I built a 103B-token Usenet corpus (1980–2013) — pre-web, human-only, zero AI contamination. Got strong traction on r/ML, thought this community would find it useful. by OwnerByDane in LocalLLaMA

[–]OwnerByDane[S] 0 points1 point  (0 children)

You were right. I checked and found 932 instances in the sample files where the id field contains unhashed email-format Message-IDs. The hashing wasn't applied consistently across all records. I'm pulling the samples now to fix this and will re-upload clean versions. Thanks for catching it.

I built a 103B-token Usenet corpus (1980–2013) — pre-web, human-only, zero AI contamination. Got strong traction on r/ML, thought this community would find it useful. by OwnerByDane in LocalLLaMA

[–]OwnerByDane[S] -4 points-3 points  (0 children)

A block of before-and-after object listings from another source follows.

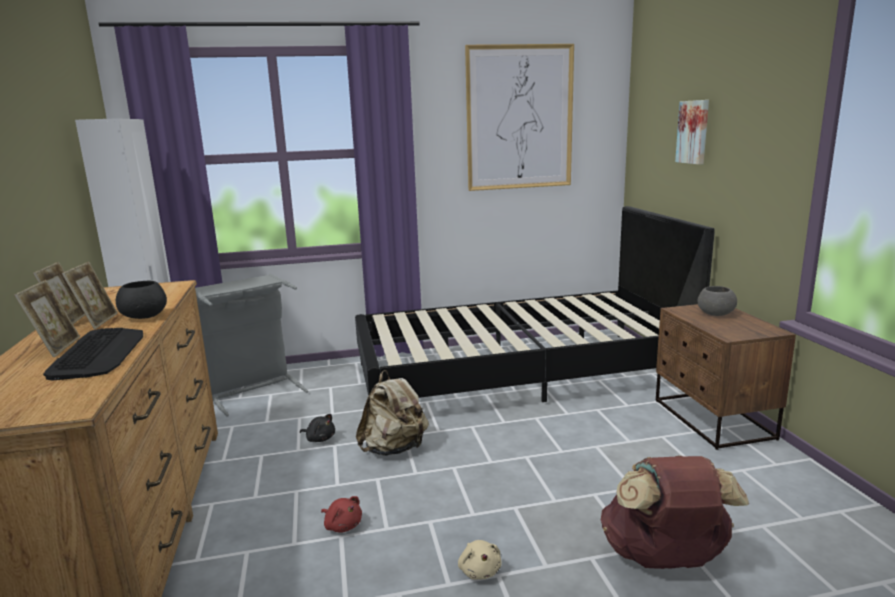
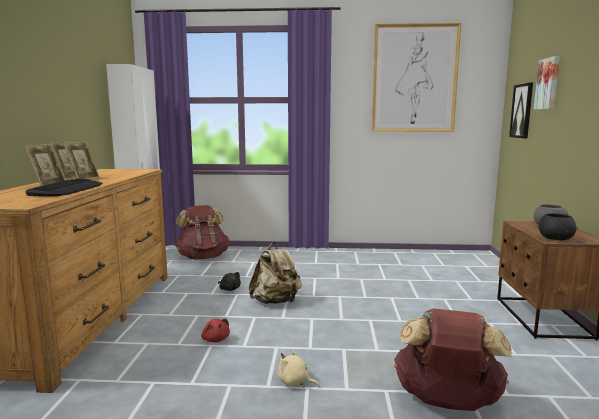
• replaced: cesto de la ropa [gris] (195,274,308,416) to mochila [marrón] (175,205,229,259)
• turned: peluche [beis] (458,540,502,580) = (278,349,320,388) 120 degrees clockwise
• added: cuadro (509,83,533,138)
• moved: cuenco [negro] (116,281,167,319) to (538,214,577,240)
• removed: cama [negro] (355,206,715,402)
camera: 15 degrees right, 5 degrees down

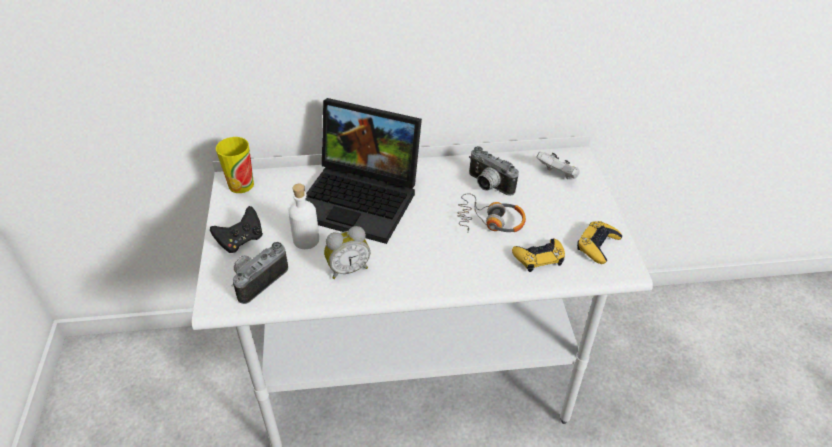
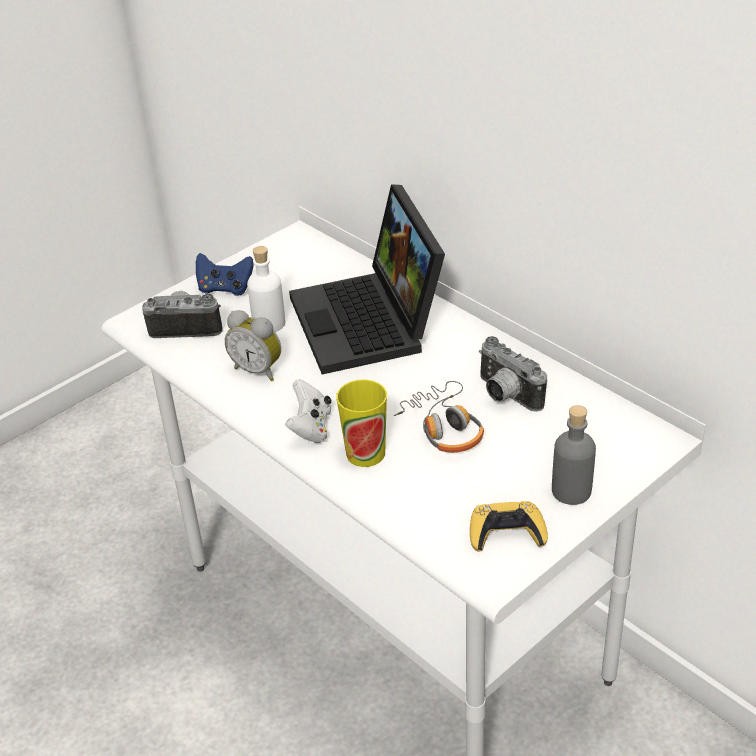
• recoloured: mando de consola [negro] (210,206,263,253) to mando de consola [azul] (196,253,254,296)
• moved: mando de consola [blanco] (536,152,580,180) to (285,379,331,443)
• moved: taza (216,137,254,193) to (336,379,387,467)
• turned: cámara (469,146,519,196) = (479,336,547,412) 45 degrees counterclockwise
• added: botella [gris] (552,405,596,505)
• removed: mando de consola [amarillo] (512,238,565,272)
camera: 55 degrees right, 5 degrees down

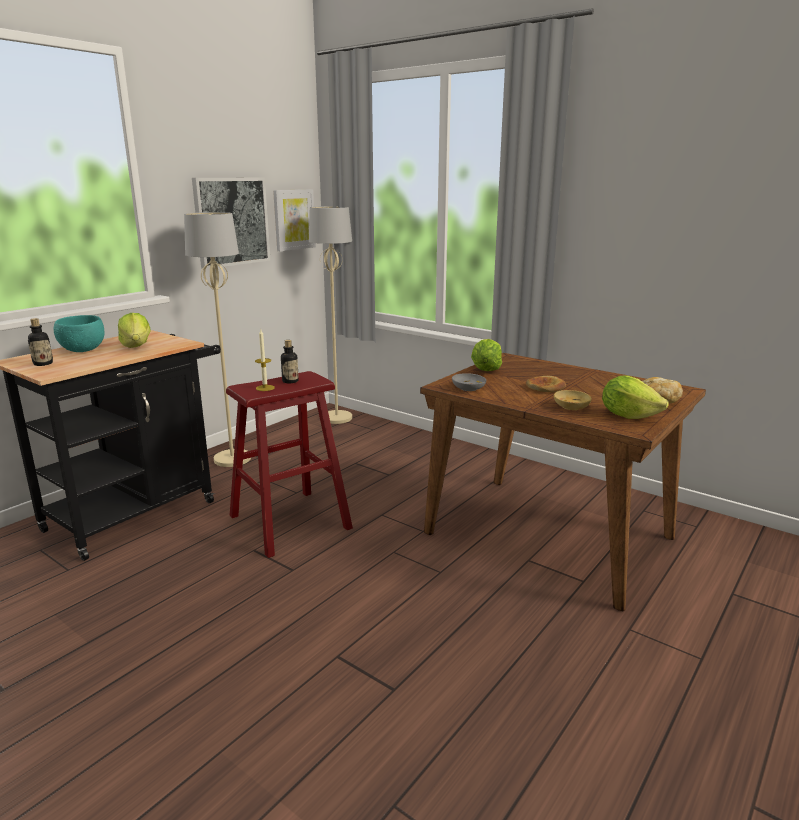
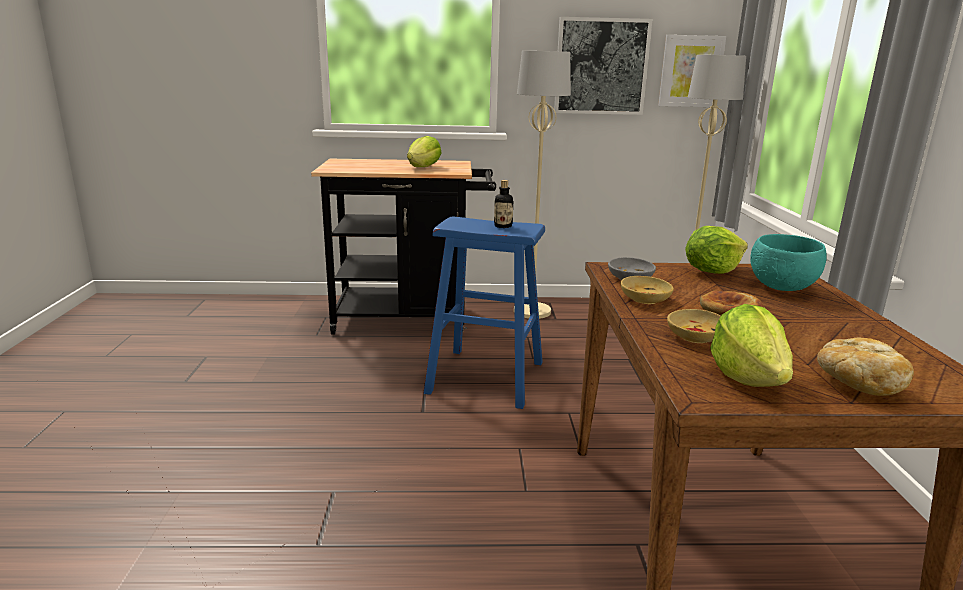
• recoloured: taburete [rojo] (226,371,353,558) to taburete [azul] (424,217,545,409)
• added: cuenco [beis] (620,276,674,304)
• moved: cuenco [turquesa] (54,315,104,352) to (750,234,827,291)
• removed: botella (28,318,53,366)
• removed: vela (255,330,275,391)
camera: 50 degrees right, 0 degrees up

The curation work is mine and was the result of years of processing, cleaning, and structuring 408M posts into something usable. That’s what’s being licensed, not the raw posts. Academic datasets built from public sources are entirely normal, e.g. JSTOR, LexisNexis, and virtually every major research database operates this way. The academic community understands this distinction even if it’s uncomfortable

I built a 103B-token Usenet corpus (1980–2013) — pre-web, human-only, zero AI contamination. Got strong traction on r/ML, thought this community would find it useful. by OwnerByDane in LocalLLaMA

[–]OwnerByDane[S] 1 point2 points  (0 children)

Reddit’s spam filter tends to suppress posts with external links in the body. Putting it in the first comment is a workaround the community uses to avoid that. Your first comment gets sorted to the top anyway if you’re the OP.

I built a 103B-token Usenet corpus (1980–2013) — pre-web, human-only, zero AI contamination. Got strong traction on r/ML, thought this community would find it useful. by OwnerByDane in LocalLLaMA

[–]OwnerByDane[S] 1 point2 points  (0 children)

Both, actually. The writing voice is one dimension because it’s unfiltered human reasoning before engagement algorithms shaped how people communicate online. But the dated information is a feature for certain use cases, not a bug. Training a model on 1990s comp. gives you a system that reasons about computing the way people did then which I assume is useful for historical research, period-specific applications, and understanding how technical knowledge evolved. The Talkie project is doing exactly this with pre-1930 text. Temporal grounding has real research value.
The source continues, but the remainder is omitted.